▶ _ASSIGNED TASK_
Report, from the records below, every line where the word "Manuel" appears.

(Records from a data collection)
****************

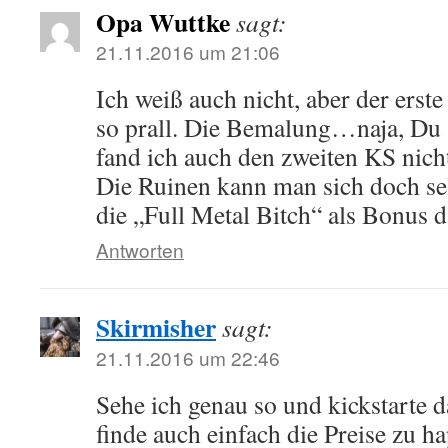
Opa Wuttke
sagt:
21.11.2016 um 21:06
Ich weiß auch nicht, aber der erste
so prall. Die Bemalung…naja, Du 
fand ich auch den zweiten KS nich
Die Ruinen kann man sich doch sel
die „Full Metal Bitch“ als Bonus 
Antworten
Skirmisher
sagt:
21.11.2016 um 22:46
Sehe ich genau so und kickstarte d
finde auch einfach die Preise zu ha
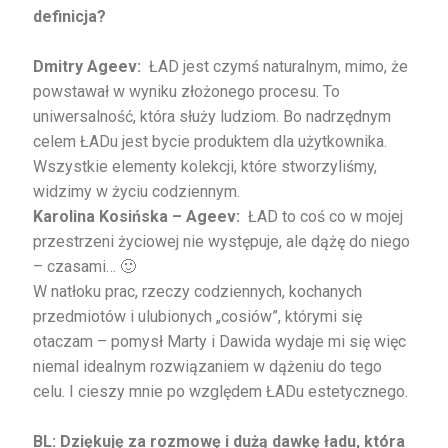
definicja?
Dmitry Ageev:
ŁAD jest czymś naturalnym, mimo, że
powstawał w wyniku złożonego procesu. To
uniwersalność, która służy ludziom. Bo nadrzędnym
celem ŁADu jest bycie produktem dla użytkownika.
Wszystkie elementy kolekcji, które stworzyliśmy,
widzimy w życiu codziennym.
Karolina Kosińska – Ageev:
ŁAD to coś co w mojej
przestrzeni życiowej nie występuje, ale dążę do niego
– czasami… 🙂
W natłoku prac, rzeczy codziennych, kochanych
przedmiotów i ulubionych „cosiów”, którymi się
otaczam – pomysł Marty i Dawida wydaje mi się więc
niemal idealnym rozwiązaniem w dążeniu do tego
celu. I cieszy mnie po względem ŁADu estetycznego.
BL: Dziękuję za rozmowę i dużą dawkę ładu, która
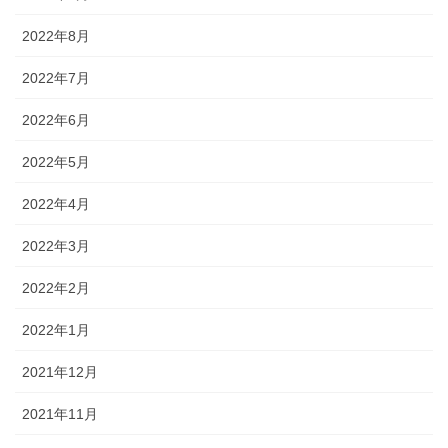
2022年8月
2022年7月
2022年6月
2022年5月
2022年4月
2022年3月
2022年2月
2022年1月
2021年12月
2021年11月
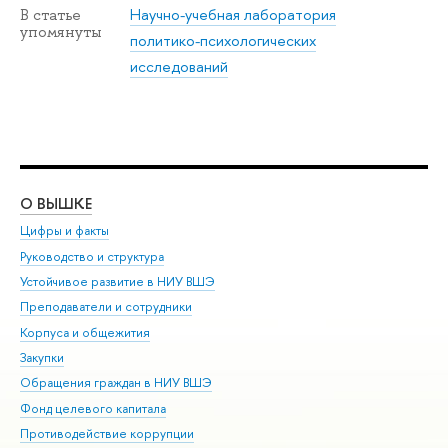
Научно-учебная лаборатория
В статье
упомянуты
политико-психологических
исследований
О ВЫШКЕ
ОБ
Цифры и факты
Ли
Руководство и структура
Дов
Устойчивое развитие в НИУ ВШЭ
Ол
Преподаватели и сотрудники
При
Корпуса и общежития
Вы
Закупки
При
Обращения граждан в НИУ ВШЭ
Ас
Фонд целевого капитала
До
Противодействие коррупции
Цен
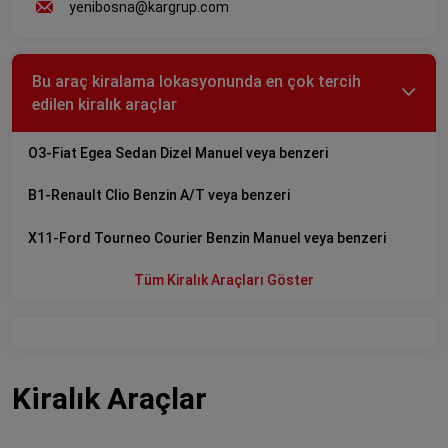
yenibosna@kargrup.com
Bu araç kiralama lokasyonunda en çok tercih
edilen kiralık araçlar
O3-Fiat Egea Sedan Dizel Manuel veya benzeri
B1-Renault Clio Benzin A/T veya benzeri
X11-Ford Tourneo Courier Benzin Manuel veya benzeri
Tüm Kiralık Araçları Göster
Kiralık Araçlar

****************

▶ _TASK OUTPUT_
O3-Fiat Egea Sedan Dizel Manuel veya benzeri
X11-Ford Tourneo Courier Benzin Manuel veya benzeri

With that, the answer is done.